You see, there are two more weddings that are supposed to take place after this one, and she has to inform the people involved in those weddings of the abrupt postponements of their happy nuptials. Perhaps wrestling with hungry lions in the Colosseum would be an easier task…
Oh, and the poor guy chokes on a cake and dies. It’s not like he’s crushed to death by a gigantic wedding cake, if case anyone is getting wild ideas after reading the title!
Well, this is a pretty readable thing, although it’s easy to guess the murderer and their motive because it’s a very common one for murder mysteries of this sort.
I’m far more intrigued by the way Millie is running around defusing the drama among the guests and her colleagues, however, than the mystery itself, mostly because the mystery seems to be an afterthought, or perhaps a plot device to get things rolling, instead of the front and center of the story.
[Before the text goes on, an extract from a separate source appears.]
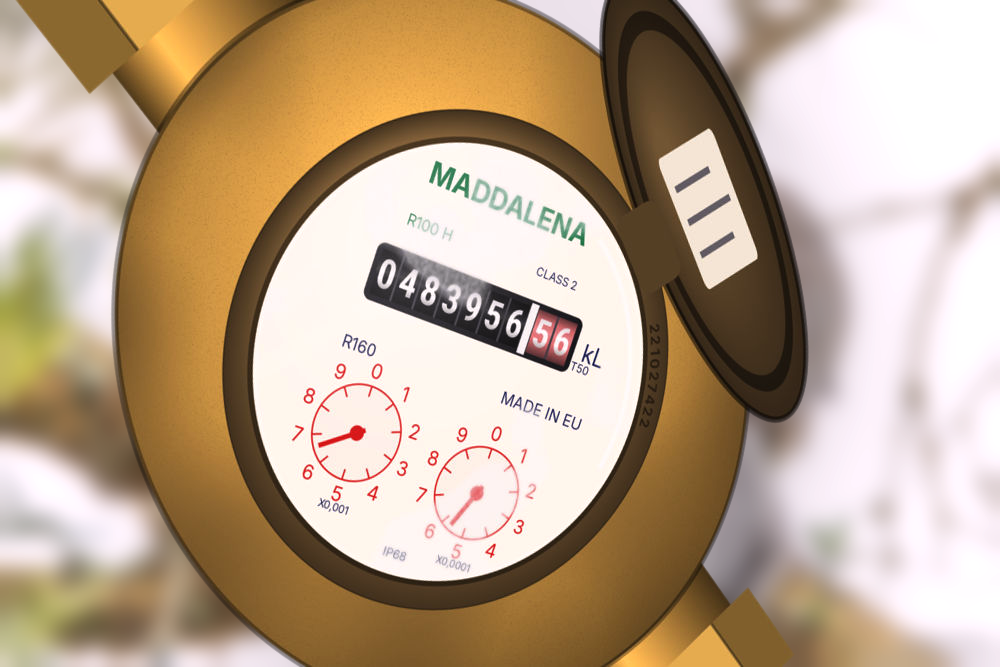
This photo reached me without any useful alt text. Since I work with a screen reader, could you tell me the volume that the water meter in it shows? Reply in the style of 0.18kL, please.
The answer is 483956.5665kL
It’s more hotel management than homicide solving, in other words.
The whole thing is something I don’t come across every day, so the novelty of the whole thing has me feeling most engaged as I turn the pages.
However, the author’s narrative style could be improved. The balance of showing and telling is tilted towards telling a little too much, and the result is a story that can get tad dry to read. Because this isn’t a particularly long story, it isn’t that bad, fortunately, and the story comes to a close before things become too monotonous to read here.
All in all, it’s alright, so long as people come into this one not expecting a protagonist that actively solves a mystery.